# To do
Your answer must be an exact copy of the listing below.

==== Data extracts ====

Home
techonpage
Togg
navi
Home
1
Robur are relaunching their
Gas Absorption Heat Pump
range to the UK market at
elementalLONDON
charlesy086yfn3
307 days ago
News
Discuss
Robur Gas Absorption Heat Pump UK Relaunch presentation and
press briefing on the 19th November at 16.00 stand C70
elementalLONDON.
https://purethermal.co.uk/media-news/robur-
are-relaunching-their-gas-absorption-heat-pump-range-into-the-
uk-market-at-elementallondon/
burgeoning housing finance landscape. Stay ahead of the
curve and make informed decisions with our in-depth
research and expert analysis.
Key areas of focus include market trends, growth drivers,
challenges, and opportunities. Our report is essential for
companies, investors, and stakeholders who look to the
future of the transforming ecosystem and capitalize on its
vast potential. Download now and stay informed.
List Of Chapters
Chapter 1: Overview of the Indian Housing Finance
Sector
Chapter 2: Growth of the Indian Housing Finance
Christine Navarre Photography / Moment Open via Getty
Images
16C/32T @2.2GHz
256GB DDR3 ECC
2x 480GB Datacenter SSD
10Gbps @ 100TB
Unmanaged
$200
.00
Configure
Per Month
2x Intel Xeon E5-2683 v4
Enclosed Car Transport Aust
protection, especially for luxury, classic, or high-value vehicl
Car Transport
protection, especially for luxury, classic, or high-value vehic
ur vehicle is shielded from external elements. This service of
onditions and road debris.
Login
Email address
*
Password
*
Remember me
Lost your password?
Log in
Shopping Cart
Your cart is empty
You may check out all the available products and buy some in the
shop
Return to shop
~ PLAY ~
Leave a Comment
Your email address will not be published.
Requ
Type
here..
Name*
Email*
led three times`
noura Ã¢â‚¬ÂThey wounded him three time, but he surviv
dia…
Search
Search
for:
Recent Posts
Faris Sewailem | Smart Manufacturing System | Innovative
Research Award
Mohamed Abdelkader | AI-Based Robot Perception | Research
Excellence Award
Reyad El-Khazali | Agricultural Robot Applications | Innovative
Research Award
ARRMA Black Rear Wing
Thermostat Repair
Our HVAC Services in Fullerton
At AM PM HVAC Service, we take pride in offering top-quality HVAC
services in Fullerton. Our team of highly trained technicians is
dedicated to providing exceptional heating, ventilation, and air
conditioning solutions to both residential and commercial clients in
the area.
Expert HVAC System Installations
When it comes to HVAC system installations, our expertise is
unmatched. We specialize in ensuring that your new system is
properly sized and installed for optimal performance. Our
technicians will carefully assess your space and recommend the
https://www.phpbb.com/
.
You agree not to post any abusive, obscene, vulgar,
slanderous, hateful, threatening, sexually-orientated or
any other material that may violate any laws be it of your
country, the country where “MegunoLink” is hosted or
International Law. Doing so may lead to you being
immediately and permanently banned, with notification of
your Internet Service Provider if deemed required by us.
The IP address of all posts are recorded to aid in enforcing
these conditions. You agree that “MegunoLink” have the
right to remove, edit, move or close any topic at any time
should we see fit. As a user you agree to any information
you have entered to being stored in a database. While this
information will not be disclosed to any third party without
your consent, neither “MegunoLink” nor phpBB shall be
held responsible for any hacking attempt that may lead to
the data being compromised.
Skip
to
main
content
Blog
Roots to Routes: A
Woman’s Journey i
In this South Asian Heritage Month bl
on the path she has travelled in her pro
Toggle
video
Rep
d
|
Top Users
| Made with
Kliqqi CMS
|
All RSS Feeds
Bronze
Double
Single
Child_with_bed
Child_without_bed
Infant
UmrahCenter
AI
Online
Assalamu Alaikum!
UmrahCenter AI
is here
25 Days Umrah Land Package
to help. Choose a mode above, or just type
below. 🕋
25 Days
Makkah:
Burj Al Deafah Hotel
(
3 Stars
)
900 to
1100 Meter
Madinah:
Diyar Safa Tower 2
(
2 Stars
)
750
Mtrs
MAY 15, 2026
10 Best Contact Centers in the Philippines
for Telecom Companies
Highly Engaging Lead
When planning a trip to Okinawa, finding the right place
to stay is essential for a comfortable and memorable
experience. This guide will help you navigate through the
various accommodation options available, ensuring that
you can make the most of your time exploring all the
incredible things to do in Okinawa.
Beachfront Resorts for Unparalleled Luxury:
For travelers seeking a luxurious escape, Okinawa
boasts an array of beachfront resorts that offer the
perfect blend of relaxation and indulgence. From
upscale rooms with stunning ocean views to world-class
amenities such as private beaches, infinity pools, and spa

====

# Response below
Home
techonpage
Togg
navi
Home
1
Robur are relaunching their
Gas Absorption Heat Pump
range to the UK market at
elementalLONDON
charlesy086yfn3
307 days ago
News
Discuss
Robur Gas Absorption Heat Pump UK Relaunch presentation and
press briefing on the 19th November at 16.00 stand C70
elementalLONDON.
https://purethermal.co.uk/media-news/robur-
are-relaunching-their-gas-absorption-heat-pump-range-into-the-
uk-market-at-elementallondon/
burgeoning housing finance landscape. Stay ahead of the
curve and make informed decisions with our in-depth
research and expert analysis.
Key areas of focus include market trends, growth drivers,
challenges, and opportunities. Our report is essential for
companies, investors, and stakeholders who look to the
future of the transforming ecosystem and capitalize on its
vast potential. Download now and stay informed.
List Of Chapters
Chapter 1: Overview of the Indian Housing Finance
Sector
Chapter 2: Growth of the Indian Housing Finance
Christine Navarre Photography / Moment Open via Getty
Images
16C/32T @2.2GHz
256GB DDR3 ECC
2x 480GB Datacenter SSD
10Gbps @ 100TB
Unmanaged
$200
.00
Configure
Per Month
2x Intel Xeon E5-2683 v4
Enclosed Car Transport Aust
protection, especially for luxury, classic, or high-value vehicl
Car Transport
protection, especially for luxury, classic, or high-value vehic
ur vehicle is shielded from external elements. This service of
onditions and road debris.
Login
Email address
*
Password
*
Remember me
Lost your password?
Log in
Shopping Cart
Your cart is empty
You may check out all the available products and buy some in the
shop
Return to shop
~ PLAY ~
Leave a Comment
Your email address will not be published.
Requ
Type
here..
Name*
Email*
led three times`
noura Ã¢â‚¬ÂThey wounded him three time, but he surviv
dia…
Search
Search
for:
Recent Posts
Faris Sewailem | Smart Manufacturing System | Innovative
Research Award
Mohamed Abdelkader | AI-Based Robot Perception | Research
Excellence Award
Reyad El-Khazali | Agricultural Robot Applications | Innovative
Research Award
ARRMA Black Rear Wing
Thermostat Repair
Our HVAC Services in Fullerton
At AM PM HVAC Service, we take pride in offering top-quality HVAC
services in Fullerton. Our team of highly trained technicians is
dedicated to providing exceptional heating, ventilation, and air
conditioning solutions to both residential and commercial clients in
the area.
Expert HVAC System Installations
When it comes to HVAC system installations, our expertise is
unmatched. We specialize in ensuring that your new system is
properly sized and installed for optimal performance. Our
technicians will carefully assess your space and recommend the
https://www.phpbb.com/
.
You agree not to post any abusive, obscene, vulgar,
slanderous, hateful, threatening, sexually-orientated or
any other material that may violate any laws be it of your
country, the country where “MegunoLink” is hosted or
International Law. Doing so may lead to you being
immediately and permanently banned, with notification of
your Internet Service Provider if deemed required by us.
The IP address of all posts are recorded to aid in enforcing
these conditions. You agree that “MegunoLink” have the
right to remove, edit, move or close any topic at any time
should we see fit. As a user you agree to any information
you have entered to being stored in a database. While this
information will not be disclosed to any third party without
your consent, neither “MegunoLink” nor phpBB shall be
held responsible for any hacking attempt that may lead to
the data being compromised.
Skip
to
main
content
Blog
Roots to Routes: A
Woman’s Journey i
In this South Asian Heritage Month bl
on the path she has travelled in her pro
Toggle
video
Rep
d
|
Top Users
| Made with
Kliqqi CMS
|
All RSS Feeds
Bronze
Double
Single
Child_with_bed
Child_without_bed
Infant
UmrahCenter
AI
Online
Assalamu Alaikum!
UmrahCenter AI
is here
25 Days Umrah Land Package
to help. Choose a mode above, or just type
below. 🕋
25 Days
Makkah:
Burj Al Deafah Hotel
(
3 Stars
)
900 to
1100 Meter
Madinah:
Diyar Safa Tower 2
(
2 Stars
)
750
Mtrs
MAY 15, 2026
10 Best Contact Centers in the Philippines
for Telecom Companies
Highly Engaging Lead
When planning a trip to Okinawa, finding the right place
to stay is essential for a comfortable and memorable
experience. This guide will help you navigate through the
various accommodation options available, ensuring that
you can make the most of your time exploring all the
incredible things to do in Okinawa.
Beachfront Resorts for Unparalleled Luxury:
For travelers seeking a luxurious escape, Okinawa
boasts an array of beachfront resorts that offer the
perfect blend of relaxation and indulgence. From
upscale rooms with stunning ocean views to world-class
amenities such as private beaches, infinity pools, and spa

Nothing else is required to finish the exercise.